My friend emailed me this weekend, curious about the artist and wanting to know what more I knew about him. Unfortunately I had lost track of him over the years, so I decided to do a google search. I knew he had been an award-winning emerging artist and later had spent a few years teaching art in a community college. But I had neither heard nor seen anything about him for several years since.
Google turned up almost nothing at all past the year 2000. Even before that time, while he was selling his art at outdoor shows and winning awards, there were no websites showing images of his art, nor any indication of galleries or media publicity. It made me a little sad, and also made me wonder just how many artists leave so few clues to their art careers and their work progress. I suspect there are many. But in this era of blogs, social networking and free art websites, it’s difficult to imagine an artist staying below the radar.
I am happy that I have two more pieces of this artist’s work in my collection, and they give me pleasure every single day. A few years ago I had wished I could afford more of his art, but then suddenly he stopped doing shows and apparently is no longer teaching. This doesn’t change the way I feel toward the works that I have, nor my pleasant memory of the person who created them. But what will happen to them after I’m gone? Will anyone care?

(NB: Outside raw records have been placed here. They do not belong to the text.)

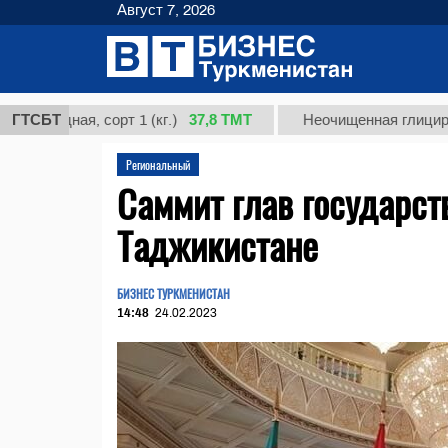
Август 7, 2026
37,8 ТМТ
ная, сорт 1 (кг.)
ГТСБТ
Неочищенная глицирризинова
Региональный
Саммит глав государст
Таджикистане
БИЗНЕС ТУРКМЕНИСТАН
14:48
24.02.2023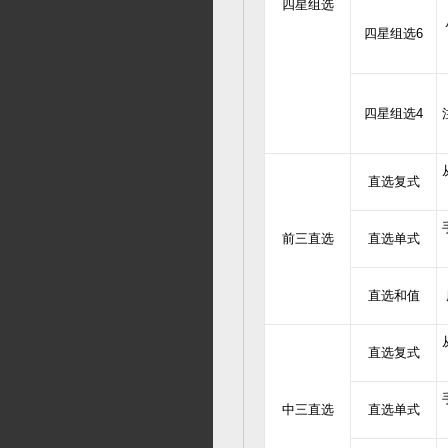
四星组选
四星组选6
四星组选4
直选复式
前三直选
直选单式
直选和值
直选复式
中三直选
直选单式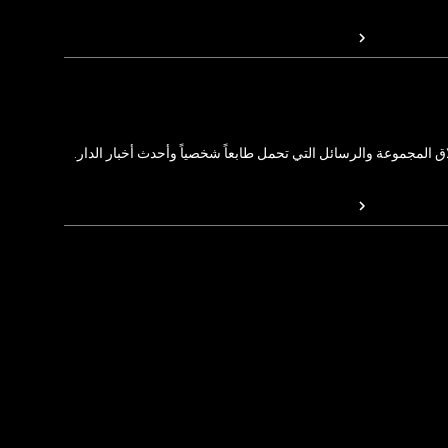
المجموعة والرسائل التي تحمل طابعاً شخصياً وأحدث أخبار الدار.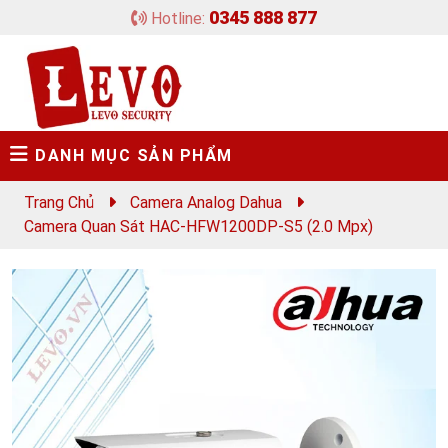
0345 888 877
Hotline:
DANH MỤC SẢN PHẨM
Trang Chủ
Camera Analog Dahua
Camera Quan Sát HAC-HFW1200DP-S5 (2.0 Mpx)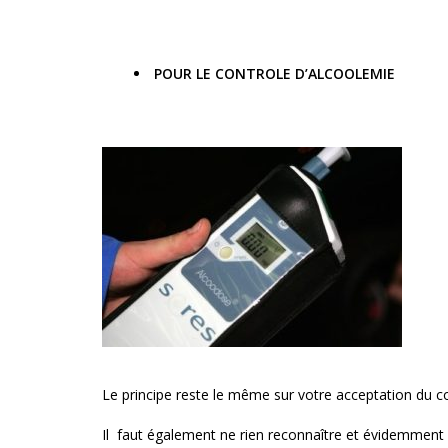
POUR LE CONTROLE D’ALCOOLEMIE
Le principe reste le même sur votre acceptation du c
Il faut également ne rien reconnaître et évidemment n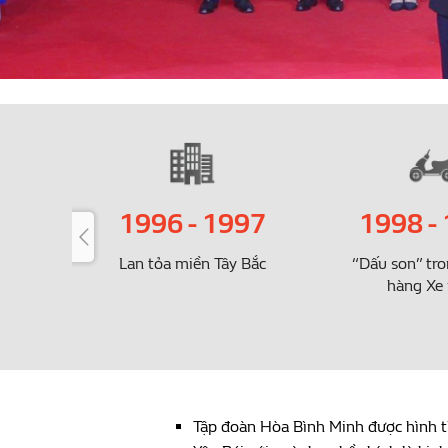
1996 - 1997
1998 -
tư
Lan tỏa miền Tây Bắc
“Dấu son” tr
hàng Xe
Tập đoàn Hòa Bình Minh được hình t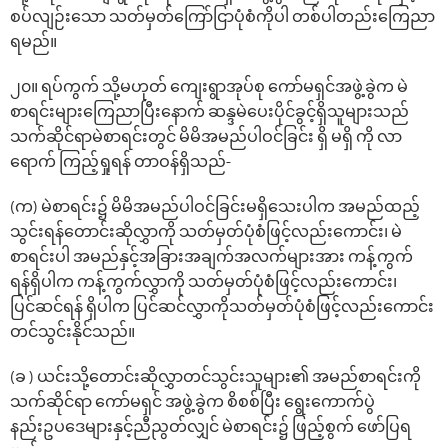
စပ်လျဉ်းသော သတ်မှတ်ကြော်ငြာပုံစံကိုပါ တစ်ပါတည်းကြေညာ
ရမည်။
၂၀။ ရပ်ကွက် သို့မဟုတ် ကျေးရွာအုပ်စု ကော်မရှင်အဖွဲ့ခွဲက မဲ
စာရင်းများကြေညာပြီးနောက် ဆန္ဒမဲပေးပိုင်ခွင့်ရှိသူများသည်
သက်ဆိုင်ရာမဲစာရင်းတွင် မိမိအမည်ပါဝင်ခြင်း ရှိ မရှိ ကို လာ
ရောက် ကြည့်ရှုရန် တာဝန်ရှိသည်-
(က) မဲစာရင်း၌ မိမိအမည်ပါဝင်ခြင်းမရှိသေးပါက အမည်ထည့်
သွင်းရန်တောင်းဆိုလွှာကို သတ်မှတ်ပုံစံဖြင့်လည်းကောင်း၊ မဲ
စာရင်းပါ အမည်နှင့်အခြားအချက်အလက်များအား ကန့်ကွက်
ရန်ရှိပါက ကန့်ကွက်လွှာကို သတ်မှတ်ပုံစံဖြင့်လည်းကောင်း၊
ပြင်ဆင်ရန် ရှိပါက ပြင်ဆင်လွှာကိုသတ်မှတ်ပုံစံဖြင့်လည်းကောင်း
တင်သွင်းနိုင်သည်။
(ခ ) ယင်းသို့တောင်းဆိုလွှာတင်သွင်းသူများ၏ အမည်စာရင်းကို
သက်ဆိုင်ရာ ကော်မရှင် အဖွဲ့ခွဲက စိစစ်ပြီး ရွေးကောက်ပွဲ
နည်းဥပဒေများနှင့်ညီညွတ်လျှင် မဲစာရင်း၌ ဖြည့်စွက် ဖော်ပြရ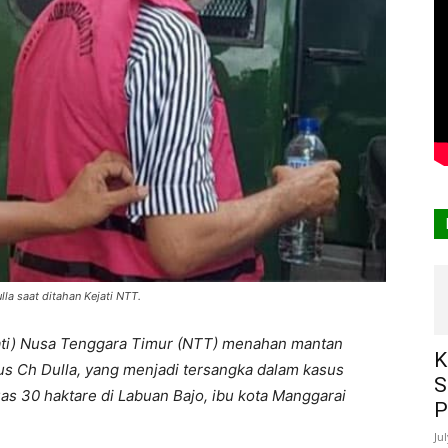
la saat ditahan Kejati NTT.
jati) Nusa Tenggara Timur (NTT) menahan mantan
K
us Ch Dulla, yang menjadi tersangka dalam kasus
S
as 30 haktare di Labuan Bajo, ibu kota Manggarai
P
Ju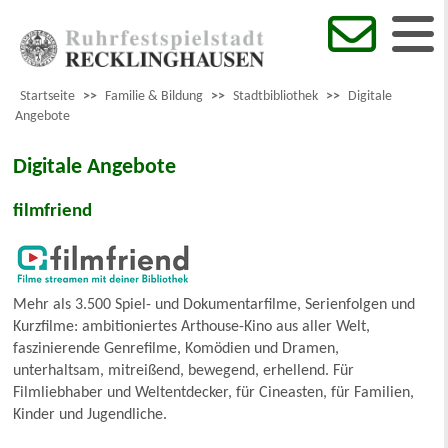
Startseite
>>
Familie & Bildung
>>
Stadtbibliothek
>>
Digitale
Angebote
Digitale Angebote
filmfriend
Mehr als 3.500 Spiel- und Dokumentarfilme, Serienfolgen und
Kurzfilme: ambitioniertes Arthouse-Kino aus aller Welt,
faszinierende Genrefilme, Komödien und Dramen,
unterhaltsam, mitreißend, bewegend, erhellend. Für
Filmliebhaber und Weltentdecker, für Cineasten, für Familien,
Kinder und Jugendliche.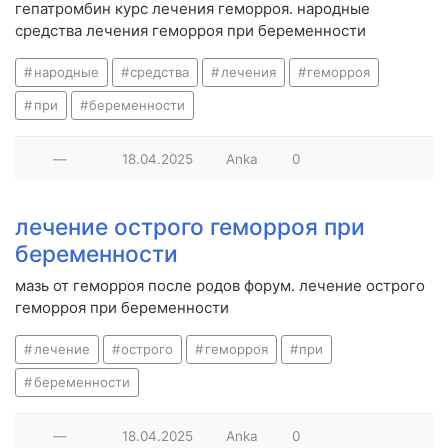
гепатромбин курс лечения геморроя. народные
средства лечения геморроя при беременности
народные
средства
лечения
геморроя
при
беременности
—
18.04.2025
Anka
0
лечение острого геморроя при
беременности
мазь от геморроя после родов форум. лечение острого
геморроя при беременности
лечение
острого
геморроя
при
беременности
—
18.04.2025
Anka
0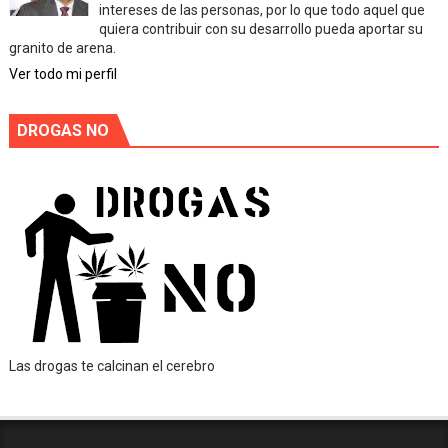
intereses de las personas, por lo que todo aquel que
quiera contribuir con su desarrollo pueda aportar su
granito de arena.
Ver todo mi perfil
DROGAS NO
Las drogas te calcinan el cerebro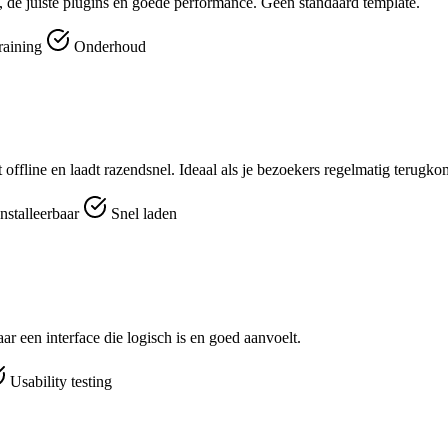
 de juiste plugins en goede performance. Geen standaard template.
raining
Onderhoud
t offline en laadt razendsnel. Ideaal als je bezoekers regelmatig terugk
nstalleerbaar
Snel laden
r een interface die logisch is en goed aanvoelt.
Usability testing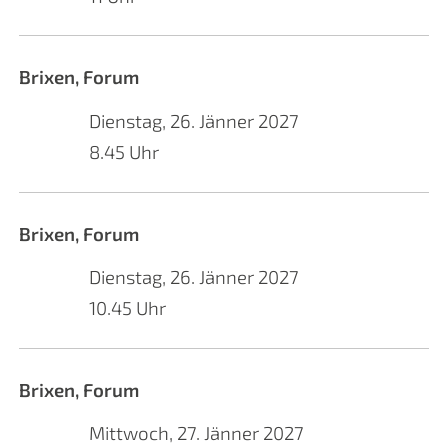
Brixen, Forum
Dienstag, 26. Jänner 2027
8.45 Uhr
Brixen, Forum
Dienstag, 26. Jänner 2027
10.45 Uhr
Brixen, Forum
Mittwoch, 27. Jänner 2027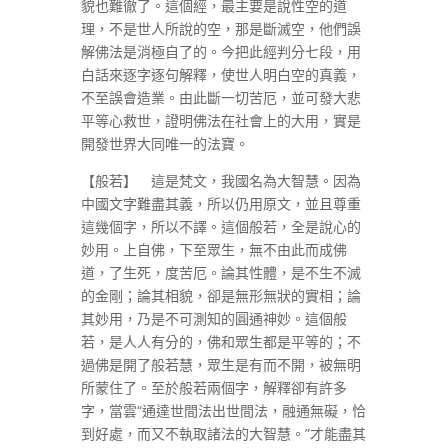
貌也難徹了。這個經，最主要是說性空的道
理，不是世人所說的空，那是斷滅空，他們誤
解佛法是消極自了的。今把此經判分七段，用
白話來逐字逐句解釋，使世人明白空的真義，
不至誤會造業。由此斷一切苦厄，並可發大悲
平等心救世，證明佛法在社會上的大用，實是
開發世界大同唯一的法寶。
【般若】 這是梵文，我國名為大智慧。因為
中國文字難盡其義，所以仍用原文，並且尊重
這幾個字，所以不譯。這個般若，全是說心的
妙用。上自佛，下至眾生，無不由此而成佛
道，了生死，度苦厄。論其性體，是不生不滅
的金剛；論其相貌，卻是無形無狀的實相；論
其妙用，乃是不可測知的圓通神妙。這個般
若，是人人有分的，佛和眾生都是平等的；不
過佛是開了般若慧，眾生是有而不開，被無明
所蒙住了。至於般若兩個字，解釋卻有許多
字，當雲“通達世間法出世間法，融通無礙，恰
到好處，而又不執取諸法的大智慧。”才能盡其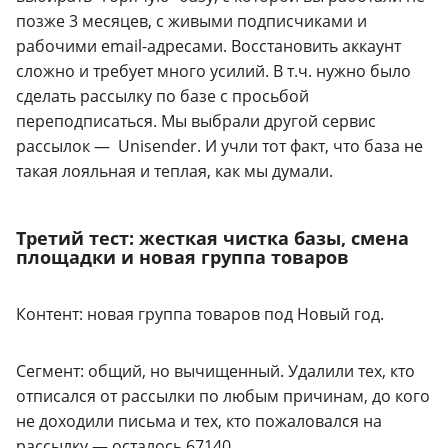
позже 3 месяцев, с живыми подписчиками и
рабочими email-адресами. Восстановить аккаунт
сложно и требует много усилий. В т.ч. нужно было
сделать рассылку по базе с просьбой
переподписаться. Мы выбрали другой сервис
рассылок — Unisender. И учли тот факт, что база не
такая лояльная и теплая, как мы думали.
Третий тест: жесткая чистка базы, смена
площадки и новая группа товаров
Контент: новая группа товаров под Новый год.
Сегмент: общий, но вычищенный. Удалили тех, кто
отписался от рассылки по любым причинам, до кого
не доходили письма и тех, кто пожаловался на
рассылку — осталось 67140.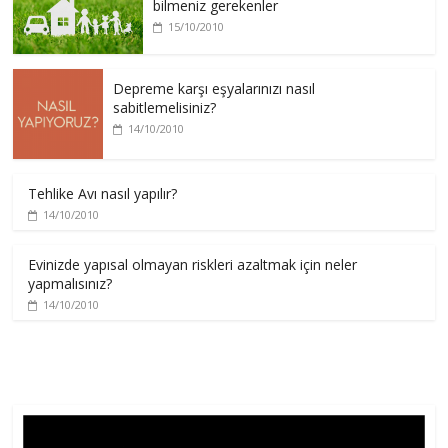
bilmeniz gerekenler
15/10/2010
Depreme karşı eşyalarınızı nasıl
sabitlemelisiniz?
14/10/2010
Tehlike Avı nasıl yapılır?
14/10/2010
Evinizde yapısal olmayan riskleri azaltmak için neler
yapmalısınız?
14/10/2010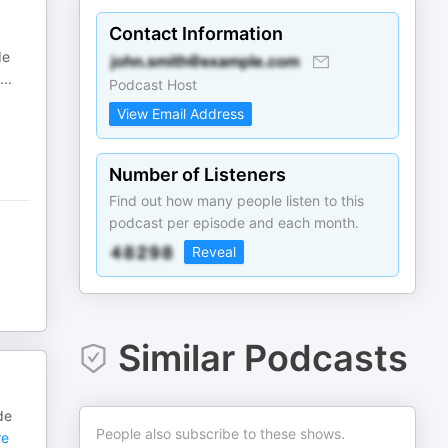
Contact Information
de
...
Podcast Host
View Email Address
Number of Listeners
Find out how many people listen to this
podcast per episode and each month.
Reveal
Similar Podcasts
de
People also subscribe to these shows.
e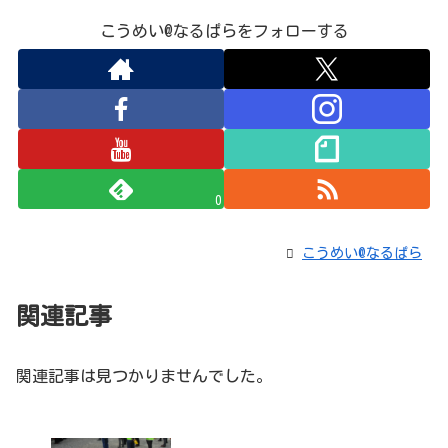
こうめい@なるぱらをフォローする
0
こうめい@なるぱら
関連記事
関連記事は見つかりませんでした。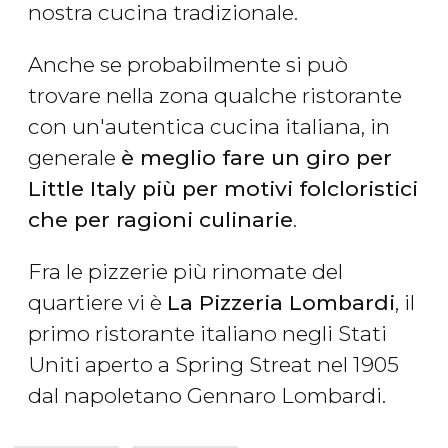
nostra cucina tradizionale.
Anche se probabilmente si può
trovare nella zona qualche ristorante
con un'autentica cucina italiana, in
generale
è meglio fare un giro per
Little Italy più per motivi folcloristici
che per ragioni culinarie
.
Fra le pizzerie più rinomate del
quartiere vi è
La Pizzeria Lombardi
, il
primo ristorante italiano negli Stati
Uniti aperto a Spring Streat nel 1905
dal napoletano Gennaro Lombardi.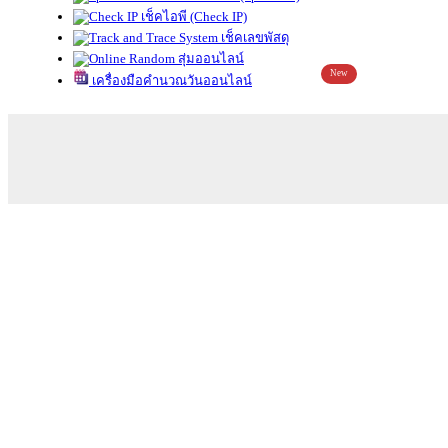
เช็คไอพี (Check IP)
เช็คเลขพัสดุ
สุ่มออนไลน์
New
เครื่องมือคำนวณวันออนไลน์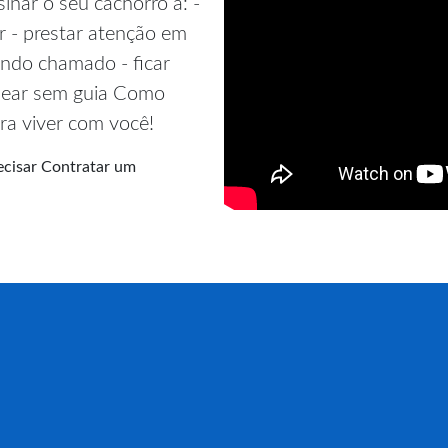
nar o seu cachorro a: -
r - prestar atenção em
quando chamado - ficar
ssear sem guia Como
ra viver com você!
cisar Contratar um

What does this say about artists and how we publicize ourselves and document our work? Do we have a responsibility to the interested public, our collectors, our families? Does it even matter whether or not we leave clues about our art? Is it enough that we just do the work and hope someone treasures it?
Personally I’m not a big fan of Certificates of Authenticity. They are worth just about the same as the paper they are written on. But we can be sure to place a consistently recognizable signature on our works. Dating them is a good thing too, even if we have to change the date later after alterations to the work. And the signature means something only if your artist biography is out there in the public domain. The internet is invaluable for making sure your work is connected with your name over time.
Your art may be more valuable than you think, but it takes a little effort and planning not to become “Artist Unknown.”